-- START OF PAGE --

Motiva will renovate both buildings at a cost of about $10 million, said Travis Capps, Motiva’s executive vice president for Strategy, Business Development and Technical Excellence. In return, the company will get about 150,000 square feet of office space in the two-story Federal Building and six-story Adams Building, later called the World Trade Building.

That’s enough to house about 500 office workers in buildings that will be composed of about 80 percent workstations and 20 percent offices.

Capps said the first floor of the Adams Building would likely be public space, which will include at least a coffee shop and possibly other retail or service outlets, depending upon what the public prefers there.

“Downtown Port Arthur was once the vital heart of the city,” said Brian Coffman, president and CEO of Motiva, in prepared remarks, “and for us to be even a small part of the city’s plan to recapture its past success and revive downtown Port Arthur is a real honor.”

Verna Rutherford of Motiva and Jeff Hayes, former Greater Port Arthur Chamber of Commerce president, confer in front of the Federal Building. (Ken Stickney/The News)

Historic status

Among the first orders of business: Acquire historic status for the Adams Building, once a gleaming structure that offered offices to the city’s leading professionals. That in itself may take at least six months. The Federal Building is listed on the National Register of Historic Places, which affords it some tax breaks.

Architects Haddon & Cowan of Houston, the firm that did the downtown 501 Building, will do the work on the Federal and Adams Buildings. Michael Cowan said work might start as early as Monday in removing, preserving and storing for later use some distinctive architectural facets of the exterior of the buildings. Early on, contractors will address safety challenges and do abatement for lead and asbestos.

Meanwhile, the architects will study historical photos to meet the demands of renovating according to historical standards. Design work might start as early as Friday.

“The interiors are rough,” Cowan said. “They’re in pretty derelict stages. The roof on the Federal Building has been gone since 1986.”

-- END OF PAGE --
-- START OF EXTRACTED DATA --

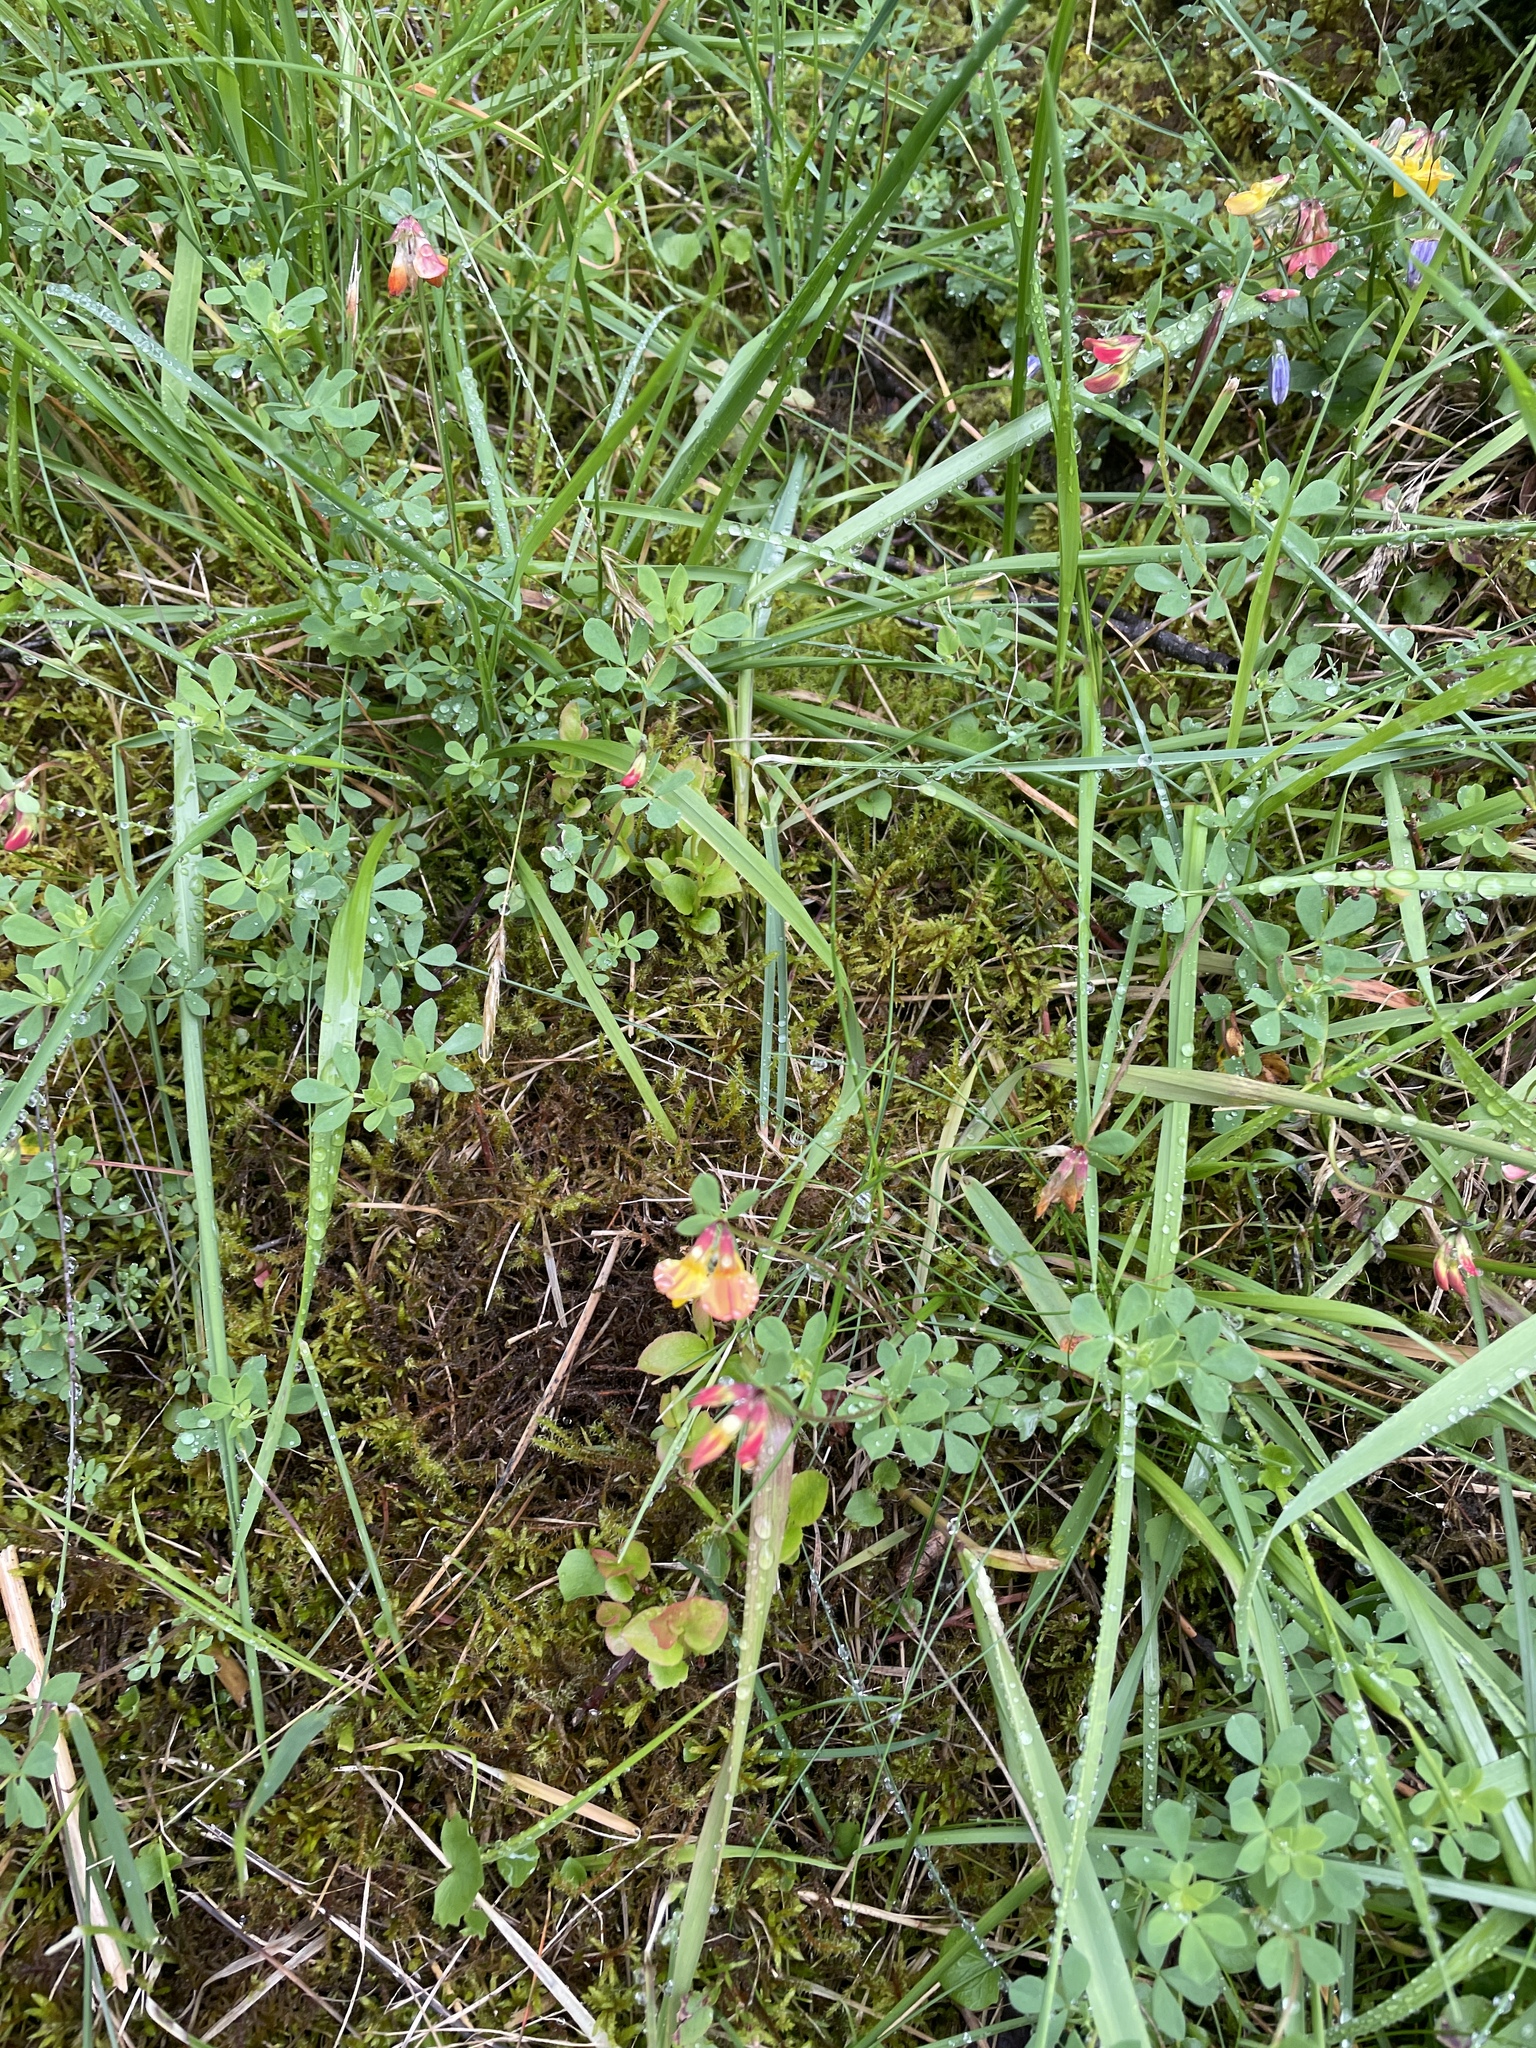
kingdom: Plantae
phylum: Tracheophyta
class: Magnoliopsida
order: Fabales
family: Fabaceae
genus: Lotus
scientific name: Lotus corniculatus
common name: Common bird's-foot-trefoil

-- END OF EXTRACTED DATA --

TASK
Write out the downtown renovation article again, everything from "That’s enough to" down to "public prefers there.", and substitute "bakery" for "coffee shop".

OUTPUT BELOW
That’s enough to house about 500 office workers in buildings that will be composed of about 80 percent workstations and 20 percent offices.

Capps said the first floor of the Adams Building would likely be public space, which will include at least a bakery and possibly other retail or service outlets, depending upon what the public prefers there.